====== Dataset section ======

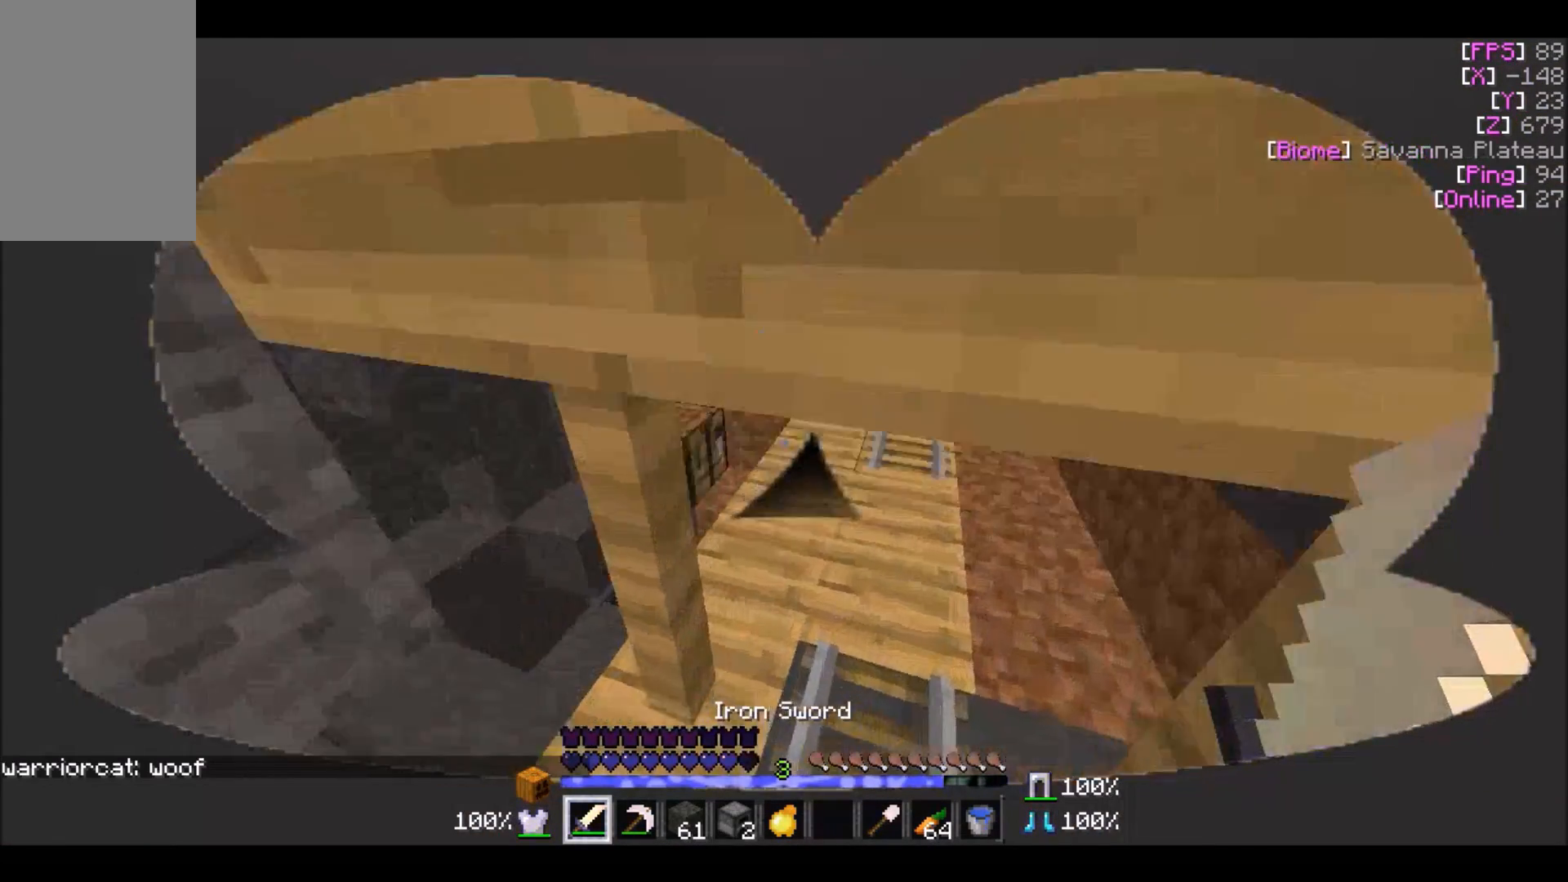
{"keys": ["w"], "mouse": [], "events": [[33, "d", "down"], [200, "d", "up"]]}
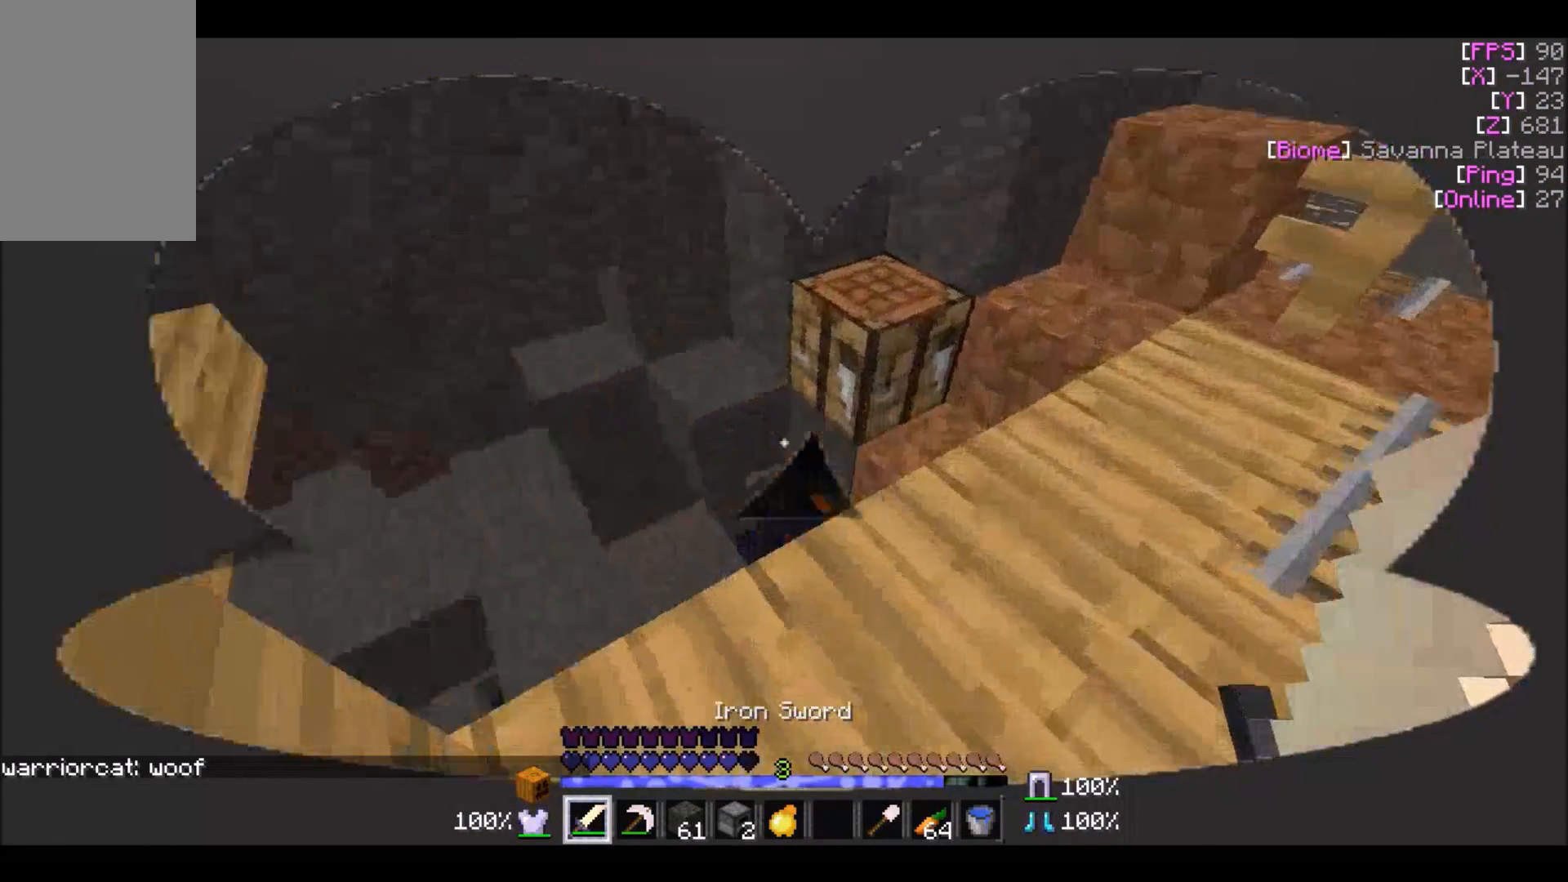
{"keys": ["w"], "mouse": [], "events": []}
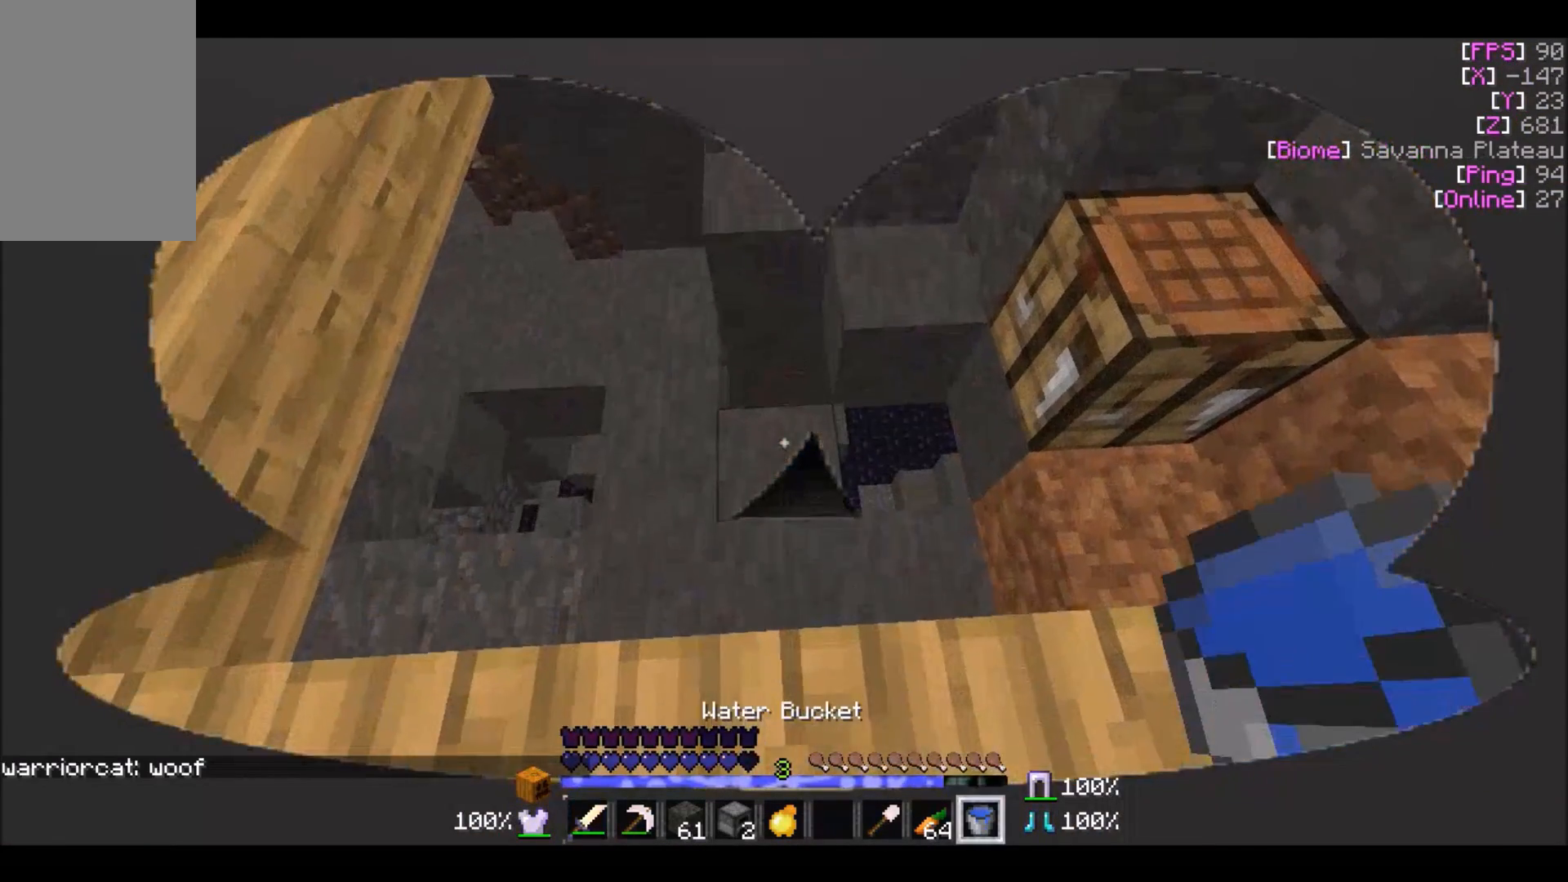
{"keys": [], "mouse": [], "events": [[233, "w", "up"]]}
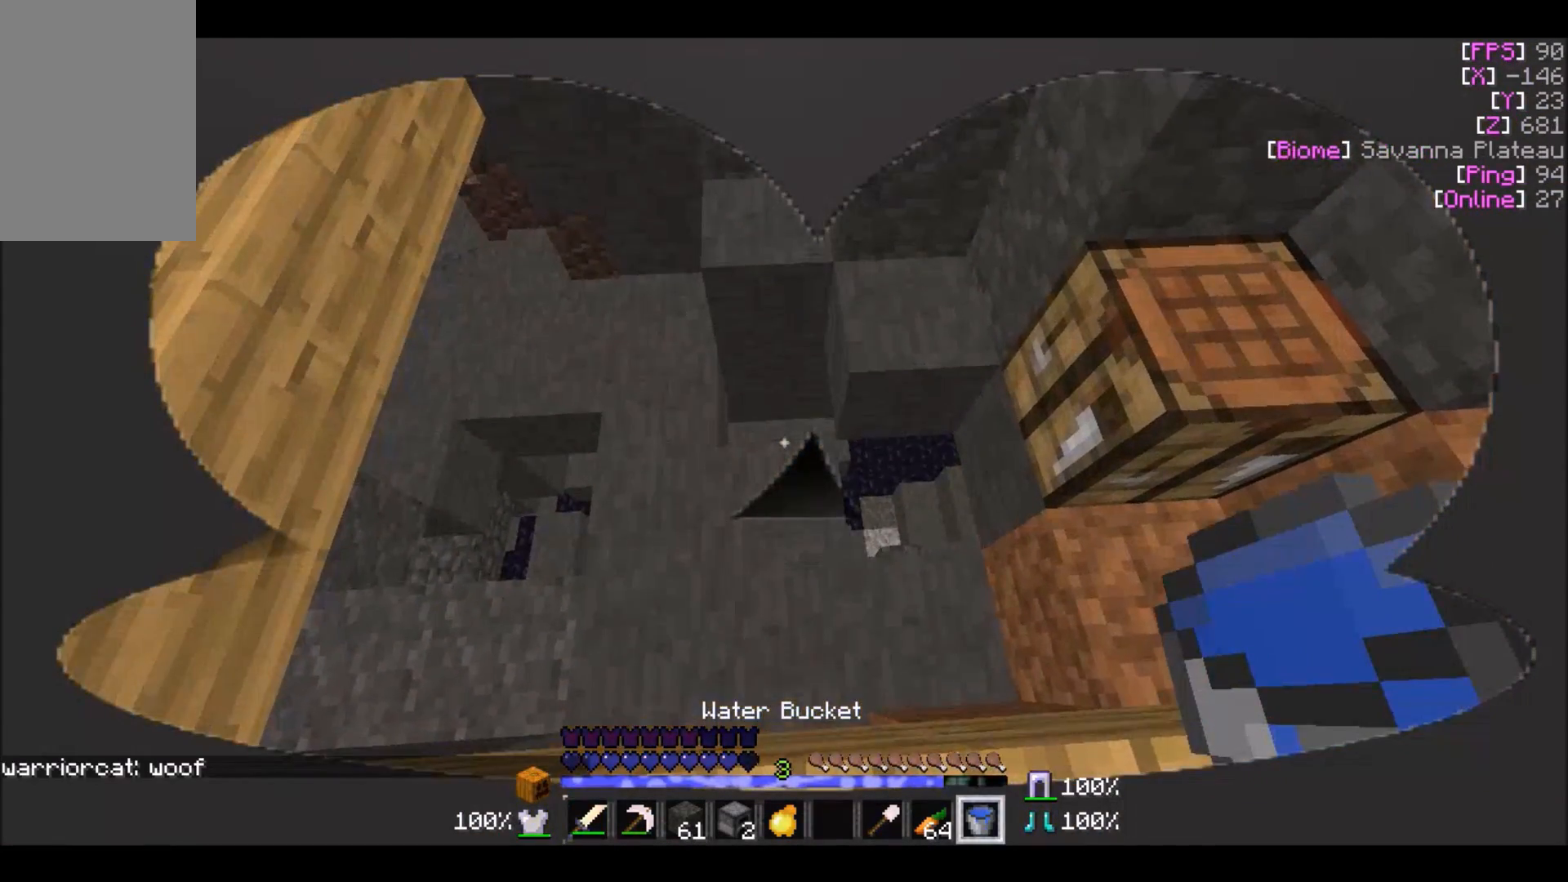
{"keys": ["w"], "mouse": [], "events": [[34, "s", "down"], [100, "d", "down"], [201, "s", "up"], [334, "w", "down"], [434, "d", "up"]]}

======

▶ [Aim of the task] Give every line of the data above again as it stands; the pictures stay out.

▶ [Solution for this problem]
{"keys": ["w"], "mouse": [], "events": [[33, "d", "down"], [200, "d", "up"]]}
{"keys": ["w"], "mouse": [], "events": []}
{"keys": [], "mouse": [], "events": [[233, "w", "up"]]}
{"keys": ["w"], "mouse": [], "events": [[34, "s", "down"], [100, "d", "down"], [201, "s", "up"], [334, "w", "down"], [434, "d", "up"]]}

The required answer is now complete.